The Boy and the Falcon
T
he life size bronze of The Boy and the Falcon came from a private commission. My client had previously commissioned a bronze portrait, and at the death of her father she wanted to use her inheritance money to buy something that would endure, to place in her garden. I designed a maquette, which is a small figure later to be scaled up. She was enthusiastic and I began the work. Because the boy is reaching up to catch the falcon on his wrist, it would have meant my modelling the bird whilst standing on a ladder or platform; so I modelled them separately. After three months of work, both the falcon and the boy were completed and it was time to unite them.
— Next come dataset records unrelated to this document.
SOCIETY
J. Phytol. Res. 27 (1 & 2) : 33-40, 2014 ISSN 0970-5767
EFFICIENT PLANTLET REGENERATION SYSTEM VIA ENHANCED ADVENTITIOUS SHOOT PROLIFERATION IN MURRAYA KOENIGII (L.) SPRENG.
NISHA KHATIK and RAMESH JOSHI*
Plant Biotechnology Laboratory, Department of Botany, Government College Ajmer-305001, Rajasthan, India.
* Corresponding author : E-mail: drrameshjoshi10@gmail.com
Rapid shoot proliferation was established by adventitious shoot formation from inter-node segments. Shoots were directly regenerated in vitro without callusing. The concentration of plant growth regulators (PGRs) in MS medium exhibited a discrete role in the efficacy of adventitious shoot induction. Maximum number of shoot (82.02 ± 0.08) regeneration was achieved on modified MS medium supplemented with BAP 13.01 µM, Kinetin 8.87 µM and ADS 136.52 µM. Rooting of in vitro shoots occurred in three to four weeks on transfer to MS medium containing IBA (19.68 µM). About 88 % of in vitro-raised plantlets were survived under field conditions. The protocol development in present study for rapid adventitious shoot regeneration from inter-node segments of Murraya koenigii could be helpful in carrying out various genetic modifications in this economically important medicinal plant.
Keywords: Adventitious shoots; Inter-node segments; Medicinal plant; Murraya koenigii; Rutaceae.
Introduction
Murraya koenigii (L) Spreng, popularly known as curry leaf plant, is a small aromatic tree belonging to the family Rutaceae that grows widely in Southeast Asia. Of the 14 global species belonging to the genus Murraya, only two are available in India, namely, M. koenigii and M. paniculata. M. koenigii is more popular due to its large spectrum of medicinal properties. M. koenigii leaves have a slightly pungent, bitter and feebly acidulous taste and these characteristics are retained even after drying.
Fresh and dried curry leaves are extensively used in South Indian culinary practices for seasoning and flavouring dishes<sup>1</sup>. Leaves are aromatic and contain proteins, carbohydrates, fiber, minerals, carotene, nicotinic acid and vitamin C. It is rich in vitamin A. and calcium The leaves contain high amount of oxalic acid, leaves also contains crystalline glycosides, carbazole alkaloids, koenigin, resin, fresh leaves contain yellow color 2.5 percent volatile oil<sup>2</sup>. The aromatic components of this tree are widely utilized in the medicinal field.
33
As I did so, I realised that, for me, the figure I had created of the boy was not powerful enough to catch the impact of this fabulous bird. I realised with horror that I had to remodel the entire figure of the boy. I dismantled the figure and at the end of the day I was staring at an empty space in my studio where the boy had stood. I remember reading that Rodin would often say that if something wasn’t working or it was ‘tired’ you had to knock it on the floor! I often quoted it to my students when they were disheartened by their overworked piece, telling them that they had learned what they needed to learn, and even though they may have spent hours on a piece, to let it go, begin again and it would re emerge alive and complete in a fraction of the time. But of course it takes courage to do that. So here was I having to practise what I had preached. But, miraculously, I found a model very quickly and within a week the sculpture of the boy had, thankfully, reappeared. So Rodin was right!
In the sculpture the young boy is catching the fire and spirit of a falcon, which is the most agile and keen of all the avian hunters. In Egyptian times the falcon was a symbol of the rising sun. The sculpture was created at the time of the new millenium, and for me the boy is reaching out to catch the power and energy of a new dawn.